Джилл и Джейсон молчали.

– Вы, люди, – продолжал Папа, – способны испытывать любовь и ненависть. Нам не дано ни то ни другое. Вы можете мечтать – это мне доступно, но я мечтаю совсем не так, как вы. У вас есть искусство – музыка, живопись, я знаю об их существовании, осознаю цель, которой они служат, догадываюсь о том, какую радость, какое наслаждение они могут приносить, но, увы, я не способен на них реагировать.

– Ваше святейшество, – сказала Джилл, – но ведь сама вера может быть если не искусством, то источником величайшего наслаждения.

– Не сомневаюсь, – согласился Папа, – Вы затронули очень важную тему. Но не будете же вы утверждать, что жажда веры у роботов недостаточно сильна? Именно эта жажда и создала Ватикан, именно поиски истинной веры и вели нас тысячу лет по нашему пути. Но не может ли быть, что существует много истинных вер?

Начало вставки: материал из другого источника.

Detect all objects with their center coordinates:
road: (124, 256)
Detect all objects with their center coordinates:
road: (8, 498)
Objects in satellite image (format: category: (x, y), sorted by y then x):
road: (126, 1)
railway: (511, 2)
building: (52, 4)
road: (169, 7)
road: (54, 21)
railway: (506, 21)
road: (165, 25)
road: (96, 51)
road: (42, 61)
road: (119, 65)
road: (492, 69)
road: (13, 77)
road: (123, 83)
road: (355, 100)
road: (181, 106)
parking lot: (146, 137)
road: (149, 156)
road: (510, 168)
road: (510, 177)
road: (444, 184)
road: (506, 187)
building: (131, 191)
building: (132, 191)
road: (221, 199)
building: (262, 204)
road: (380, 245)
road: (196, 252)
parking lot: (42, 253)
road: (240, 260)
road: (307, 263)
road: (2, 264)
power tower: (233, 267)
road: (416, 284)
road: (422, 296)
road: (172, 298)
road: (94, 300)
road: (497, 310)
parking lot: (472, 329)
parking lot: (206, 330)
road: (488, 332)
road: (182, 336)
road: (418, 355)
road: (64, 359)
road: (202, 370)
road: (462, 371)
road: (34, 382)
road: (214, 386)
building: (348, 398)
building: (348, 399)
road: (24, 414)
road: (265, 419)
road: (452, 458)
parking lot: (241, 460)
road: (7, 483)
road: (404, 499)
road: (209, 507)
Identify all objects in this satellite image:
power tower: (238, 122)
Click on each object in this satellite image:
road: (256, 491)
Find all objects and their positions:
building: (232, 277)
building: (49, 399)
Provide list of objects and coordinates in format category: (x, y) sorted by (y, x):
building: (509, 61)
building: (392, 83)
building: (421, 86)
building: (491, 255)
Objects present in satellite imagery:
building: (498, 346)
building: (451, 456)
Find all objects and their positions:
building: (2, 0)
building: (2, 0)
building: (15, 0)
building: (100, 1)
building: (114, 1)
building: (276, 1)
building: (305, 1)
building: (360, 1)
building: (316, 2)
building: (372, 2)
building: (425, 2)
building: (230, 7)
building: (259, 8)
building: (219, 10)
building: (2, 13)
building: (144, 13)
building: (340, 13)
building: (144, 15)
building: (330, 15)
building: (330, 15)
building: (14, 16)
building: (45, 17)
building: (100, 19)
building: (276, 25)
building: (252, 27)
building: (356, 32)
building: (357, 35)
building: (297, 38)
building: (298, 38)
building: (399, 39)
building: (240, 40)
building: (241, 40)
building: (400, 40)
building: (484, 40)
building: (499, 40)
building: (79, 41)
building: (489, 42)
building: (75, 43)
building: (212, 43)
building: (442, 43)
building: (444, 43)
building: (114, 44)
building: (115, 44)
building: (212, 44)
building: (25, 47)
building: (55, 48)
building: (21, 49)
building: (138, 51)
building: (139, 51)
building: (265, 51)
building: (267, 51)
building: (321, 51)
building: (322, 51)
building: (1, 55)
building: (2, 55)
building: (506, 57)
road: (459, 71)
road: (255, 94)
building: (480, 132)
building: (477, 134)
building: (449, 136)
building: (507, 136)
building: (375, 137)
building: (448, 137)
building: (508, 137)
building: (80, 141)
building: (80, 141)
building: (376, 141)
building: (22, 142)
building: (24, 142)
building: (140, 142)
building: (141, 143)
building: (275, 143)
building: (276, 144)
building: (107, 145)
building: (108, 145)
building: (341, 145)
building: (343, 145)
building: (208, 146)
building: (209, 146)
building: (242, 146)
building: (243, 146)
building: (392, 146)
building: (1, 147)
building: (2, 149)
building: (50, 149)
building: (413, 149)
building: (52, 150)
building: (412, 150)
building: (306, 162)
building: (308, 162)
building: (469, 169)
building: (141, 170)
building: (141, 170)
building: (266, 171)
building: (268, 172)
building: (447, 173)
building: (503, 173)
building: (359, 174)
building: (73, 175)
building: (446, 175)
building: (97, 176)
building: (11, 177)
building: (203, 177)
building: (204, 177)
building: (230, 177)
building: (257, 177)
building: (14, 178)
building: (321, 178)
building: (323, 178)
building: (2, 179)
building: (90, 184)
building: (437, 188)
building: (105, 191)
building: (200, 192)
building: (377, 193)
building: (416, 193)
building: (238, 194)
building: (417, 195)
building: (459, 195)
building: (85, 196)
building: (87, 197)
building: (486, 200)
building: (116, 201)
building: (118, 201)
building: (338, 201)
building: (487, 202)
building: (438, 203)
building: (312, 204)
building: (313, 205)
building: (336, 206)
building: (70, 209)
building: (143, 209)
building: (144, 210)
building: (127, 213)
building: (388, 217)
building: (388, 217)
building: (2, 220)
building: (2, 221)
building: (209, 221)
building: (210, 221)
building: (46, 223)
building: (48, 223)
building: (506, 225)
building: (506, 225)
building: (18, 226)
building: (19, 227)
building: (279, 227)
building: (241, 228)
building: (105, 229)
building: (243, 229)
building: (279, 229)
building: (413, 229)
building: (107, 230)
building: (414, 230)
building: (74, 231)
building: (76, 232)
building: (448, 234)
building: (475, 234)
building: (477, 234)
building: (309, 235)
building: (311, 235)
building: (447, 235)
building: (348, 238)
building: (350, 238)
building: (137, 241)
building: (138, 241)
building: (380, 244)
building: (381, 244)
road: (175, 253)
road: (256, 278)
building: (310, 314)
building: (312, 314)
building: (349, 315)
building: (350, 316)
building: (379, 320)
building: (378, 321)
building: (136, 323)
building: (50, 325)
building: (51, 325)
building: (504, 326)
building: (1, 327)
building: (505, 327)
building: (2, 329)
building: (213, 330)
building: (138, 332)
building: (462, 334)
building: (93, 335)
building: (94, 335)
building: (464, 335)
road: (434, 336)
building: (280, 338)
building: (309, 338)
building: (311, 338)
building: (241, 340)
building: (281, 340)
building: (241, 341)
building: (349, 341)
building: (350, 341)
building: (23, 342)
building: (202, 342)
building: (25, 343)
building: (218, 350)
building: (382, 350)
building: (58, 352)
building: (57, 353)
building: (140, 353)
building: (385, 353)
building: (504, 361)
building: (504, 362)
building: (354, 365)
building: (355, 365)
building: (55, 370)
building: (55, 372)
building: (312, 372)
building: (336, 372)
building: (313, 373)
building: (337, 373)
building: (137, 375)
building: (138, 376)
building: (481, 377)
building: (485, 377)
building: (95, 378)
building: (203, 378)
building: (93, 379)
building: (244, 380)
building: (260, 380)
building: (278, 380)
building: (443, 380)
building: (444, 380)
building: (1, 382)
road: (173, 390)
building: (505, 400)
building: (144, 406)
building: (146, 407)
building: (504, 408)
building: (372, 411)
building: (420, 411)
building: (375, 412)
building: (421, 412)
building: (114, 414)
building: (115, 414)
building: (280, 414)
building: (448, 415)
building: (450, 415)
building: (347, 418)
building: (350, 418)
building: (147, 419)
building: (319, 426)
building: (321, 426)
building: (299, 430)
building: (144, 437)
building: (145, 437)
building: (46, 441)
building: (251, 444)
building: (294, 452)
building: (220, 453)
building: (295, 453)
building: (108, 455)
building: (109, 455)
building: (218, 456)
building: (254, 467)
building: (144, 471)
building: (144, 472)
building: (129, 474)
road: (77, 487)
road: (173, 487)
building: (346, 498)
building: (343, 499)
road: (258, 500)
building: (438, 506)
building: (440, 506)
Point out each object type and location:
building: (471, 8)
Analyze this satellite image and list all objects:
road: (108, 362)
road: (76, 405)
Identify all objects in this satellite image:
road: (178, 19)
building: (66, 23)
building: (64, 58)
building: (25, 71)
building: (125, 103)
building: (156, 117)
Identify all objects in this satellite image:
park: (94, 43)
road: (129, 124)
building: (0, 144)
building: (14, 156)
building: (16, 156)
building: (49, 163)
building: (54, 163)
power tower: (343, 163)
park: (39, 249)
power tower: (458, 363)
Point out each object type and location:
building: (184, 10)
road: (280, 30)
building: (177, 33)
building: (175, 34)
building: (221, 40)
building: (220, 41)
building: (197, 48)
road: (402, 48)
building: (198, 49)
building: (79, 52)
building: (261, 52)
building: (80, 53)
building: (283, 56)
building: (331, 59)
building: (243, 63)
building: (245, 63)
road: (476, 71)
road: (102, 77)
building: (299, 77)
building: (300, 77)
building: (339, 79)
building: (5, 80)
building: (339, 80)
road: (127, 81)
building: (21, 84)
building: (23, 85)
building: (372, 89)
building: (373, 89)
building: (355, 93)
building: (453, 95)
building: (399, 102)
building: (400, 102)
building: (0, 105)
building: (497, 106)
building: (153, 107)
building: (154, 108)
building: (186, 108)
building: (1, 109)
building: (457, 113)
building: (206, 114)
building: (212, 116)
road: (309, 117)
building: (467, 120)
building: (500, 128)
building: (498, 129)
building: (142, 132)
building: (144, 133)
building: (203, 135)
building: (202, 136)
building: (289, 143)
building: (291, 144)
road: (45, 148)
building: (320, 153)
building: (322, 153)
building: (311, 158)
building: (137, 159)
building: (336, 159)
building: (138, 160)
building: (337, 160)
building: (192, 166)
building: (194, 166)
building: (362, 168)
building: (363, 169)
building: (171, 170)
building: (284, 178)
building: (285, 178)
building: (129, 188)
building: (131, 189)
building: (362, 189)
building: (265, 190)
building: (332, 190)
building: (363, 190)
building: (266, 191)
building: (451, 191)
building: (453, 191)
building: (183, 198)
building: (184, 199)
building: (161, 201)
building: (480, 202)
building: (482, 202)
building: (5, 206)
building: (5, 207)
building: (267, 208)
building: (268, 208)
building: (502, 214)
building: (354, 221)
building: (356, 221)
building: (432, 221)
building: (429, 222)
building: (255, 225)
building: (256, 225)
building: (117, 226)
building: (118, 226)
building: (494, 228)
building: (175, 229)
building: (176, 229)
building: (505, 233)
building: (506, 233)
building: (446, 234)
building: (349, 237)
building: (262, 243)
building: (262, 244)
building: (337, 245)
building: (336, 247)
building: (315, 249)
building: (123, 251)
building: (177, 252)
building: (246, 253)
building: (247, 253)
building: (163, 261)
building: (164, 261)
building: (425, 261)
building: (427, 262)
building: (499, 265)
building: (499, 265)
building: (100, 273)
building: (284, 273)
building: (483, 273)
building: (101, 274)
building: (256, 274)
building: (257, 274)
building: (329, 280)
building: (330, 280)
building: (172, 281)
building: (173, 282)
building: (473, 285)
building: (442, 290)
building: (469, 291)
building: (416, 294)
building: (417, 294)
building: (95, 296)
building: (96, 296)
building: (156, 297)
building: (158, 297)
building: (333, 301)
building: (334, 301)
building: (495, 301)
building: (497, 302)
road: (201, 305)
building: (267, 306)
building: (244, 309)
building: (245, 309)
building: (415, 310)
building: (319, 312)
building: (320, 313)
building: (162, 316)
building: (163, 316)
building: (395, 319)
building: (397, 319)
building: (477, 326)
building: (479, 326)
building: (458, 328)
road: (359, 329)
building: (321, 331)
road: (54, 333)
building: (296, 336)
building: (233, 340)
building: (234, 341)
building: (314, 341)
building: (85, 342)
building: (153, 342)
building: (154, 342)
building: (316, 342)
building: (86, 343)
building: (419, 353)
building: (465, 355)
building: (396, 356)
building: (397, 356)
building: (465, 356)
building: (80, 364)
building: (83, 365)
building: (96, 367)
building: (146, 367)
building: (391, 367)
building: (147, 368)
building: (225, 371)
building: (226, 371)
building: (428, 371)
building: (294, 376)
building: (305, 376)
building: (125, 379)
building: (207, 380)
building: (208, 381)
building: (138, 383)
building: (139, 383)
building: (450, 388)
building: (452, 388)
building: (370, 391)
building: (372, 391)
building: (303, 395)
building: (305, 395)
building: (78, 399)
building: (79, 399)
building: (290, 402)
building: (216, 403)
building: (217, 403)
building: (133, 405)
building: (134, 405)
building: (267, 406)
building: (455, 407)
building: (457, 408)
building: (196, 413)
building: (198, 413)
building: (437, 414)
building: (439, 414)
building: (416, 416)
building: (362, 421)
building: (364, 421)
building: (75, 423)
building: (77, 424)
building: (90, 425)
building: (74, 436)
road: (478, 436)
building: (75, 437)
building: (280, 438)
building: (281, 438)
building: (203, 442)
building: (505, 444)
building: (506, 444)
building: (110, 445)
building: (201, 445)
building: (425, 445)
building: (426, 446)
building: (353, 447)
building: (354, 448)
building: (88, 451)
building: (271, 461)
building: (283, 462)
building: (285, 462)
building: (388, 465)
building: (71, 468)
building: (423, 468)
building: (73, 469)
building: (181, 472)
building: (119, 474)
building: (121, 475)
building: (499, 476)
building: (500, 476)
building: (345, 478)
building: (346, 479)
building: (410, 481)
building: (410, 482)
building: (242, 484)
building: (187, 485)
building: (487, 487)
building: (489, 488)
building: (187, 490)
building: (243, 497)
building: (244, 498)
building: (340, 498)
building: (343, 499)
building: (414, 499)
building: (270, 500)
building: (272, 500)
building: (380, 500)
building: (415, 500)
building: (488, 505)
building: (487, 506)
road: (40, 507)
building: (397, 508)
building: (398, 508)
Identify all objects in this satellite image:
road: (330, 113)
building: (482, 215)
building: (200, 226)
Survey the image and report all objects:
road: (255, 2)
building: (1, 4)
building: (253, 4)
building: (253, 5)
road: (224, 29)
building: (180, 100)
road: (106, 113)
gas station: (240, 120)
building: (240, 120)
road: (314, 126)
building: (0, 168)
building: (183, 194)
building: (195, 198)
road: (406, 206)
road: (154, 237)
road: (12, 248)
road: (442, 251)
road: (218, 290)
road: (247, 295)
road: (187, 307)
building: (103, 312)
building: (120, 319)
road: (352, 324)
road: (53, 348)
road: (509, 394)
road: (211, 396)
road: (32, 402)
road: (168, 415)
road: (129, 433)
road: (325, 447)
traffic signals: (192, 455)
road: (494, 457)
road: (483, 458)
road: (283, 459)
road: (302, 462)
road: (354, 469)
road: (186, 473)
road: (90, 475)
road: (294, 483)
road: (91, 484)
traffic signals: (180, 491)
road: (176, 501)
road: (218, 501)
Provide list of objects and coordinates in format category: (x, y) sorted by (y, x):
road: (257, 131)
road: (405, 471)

– Почему же не может быть? – ответил Теннисон вопросом на вопрос. – Только мне кажется, что все же должна существовать некая универсальная вера, такая, какую бы приняли все до единого разумные существа. Такая вера должна существовать обязательно, как должна существовать единственная истина – непререкаемая, неделимая. Не удивлюсь, если окажется, что это одно и то же.

– Именно поэтому вы считаете, что нам следует устремиться по пути поисков истины, что это будет более верный путь, чем поиски веры самой по себе?

– Да, я так думаю, – кивнул Теннисон, – Поиски истины обеспечат вам кое-какие точки опоры. В поисках веры вы таких точек опоры лишены.

– Внутри меня накоплен колоссальный запас знаний, – сказал Папа, – Их так много, этих знаний, добытых для меня нашими Слушателями, что порой мне самому трудно выбрать. Мне приходится отчаянно рыться в кладовой собственных знаний, чтобы отыскать один-единственный бит информации, который мог бы послужить ответом на заданный вопрос. Загадок такое количество, и мне приходится одновременно оценивать множество ответов, которые влекут за собой все новые и новые загадки. Я упорно этим занимаюсь, но порой задаюсь вопросом: а вдруг необходимые мне для ответа биты информации еще не найдены Слушателями? Они, конечно, много где побывали, но все равно лишь слегка прикоснулись к громаде вселенского Знания…

– Это означает, ваше святейшество, – прервал Папу Теннисон, – что Слушателям должна быть предоставлена возможность продолжать работу. Может быть, один из них завтра отыщет тот самый недостающий бит информации, а может быть, на его поиски уйдут годы – сотни, тысячи лет, но если Слушатели прекратят работу, ответ не будет найден никогда.

– Знаю, – сказал Папа, – Знаю. А ведь находятся такие, кто утверждает – и знаете, прямо-таки гордость написана на их всезнающих металлических физиономиях, – будто бы я утратил чувство реальности, будучи замурованным в камне здешних гор. Я знаю, что они не правы, но не представляю себе, как их переубедить. Я думаю, что тот реальный мир, о котором они берутся судить, – это и не мир вовсе, а провинциальный мирок, ограниченный рамками знакомой им территории и привычных понятий и условий. Они ни на йоту не задумываются о том, что реальный мир за пределами Харизмы, на другой планете, может оказаться вовсе не таким, как здесь. А ведь такая планета может быть совсем близко отсюда. Реальность Вселенной закрыта для них, заслонена их собственным ограниченным пониманием вещей. Нет, все-таки я склонен верить, что я существую в более реальном мире, чем они. – Папа на мгновение умолк, потом заговорил вновь: – Я перерос их. Вот что произошло. Я перерос их. Но ведь они сами этого хотели. Они хотели, чтобы я был непогрешим, как Папа на Земле. Но когда я перерос их, я их разочаровал. Непогрешимость на одной планете и во всей Вселенной – разные вещи.